Working data below:

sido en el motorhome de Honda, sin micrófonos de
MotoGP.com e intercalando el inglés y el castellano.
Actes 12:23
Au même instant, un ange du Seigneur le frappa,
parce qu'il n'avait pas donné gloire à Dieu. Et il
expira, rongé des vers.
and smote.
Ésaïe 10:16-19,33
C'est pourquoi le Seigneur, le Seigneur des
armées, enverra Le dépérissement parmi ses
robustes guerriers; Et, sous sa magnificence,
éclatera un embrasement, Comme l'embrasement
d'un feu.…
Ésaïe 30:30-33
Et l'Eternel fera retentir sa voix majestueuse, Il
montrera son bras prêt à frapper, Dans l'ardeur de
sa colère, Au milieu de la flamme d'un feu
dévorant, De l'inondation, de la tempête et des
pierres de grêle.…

End of Working data.
Working data below:

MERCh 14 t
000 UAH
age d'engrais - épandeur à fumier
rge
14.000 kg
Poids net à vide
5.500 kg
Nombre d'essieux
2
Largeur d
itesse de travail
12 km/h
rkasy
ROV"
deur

End of Working data.

#### Task prompt:
Look above for the line holding "sido en el motorhome" and the line holding "Ésaïe 10:16-19,33". Retype both, and every line between them, word for word and nothing else.

#### Solution:
sido en el motorhome de Honda, sin micrófonos de
MotoGP.com e intercalando el inglés y el castellano.
Actes 12:23
Au même instant, un ange du Seigneur le frappa,
parce qu'il n'avait pas donné gloire à Dieu. Et il
expira, rongé des vers.
and smote.
Ésaïe 10:16-19,33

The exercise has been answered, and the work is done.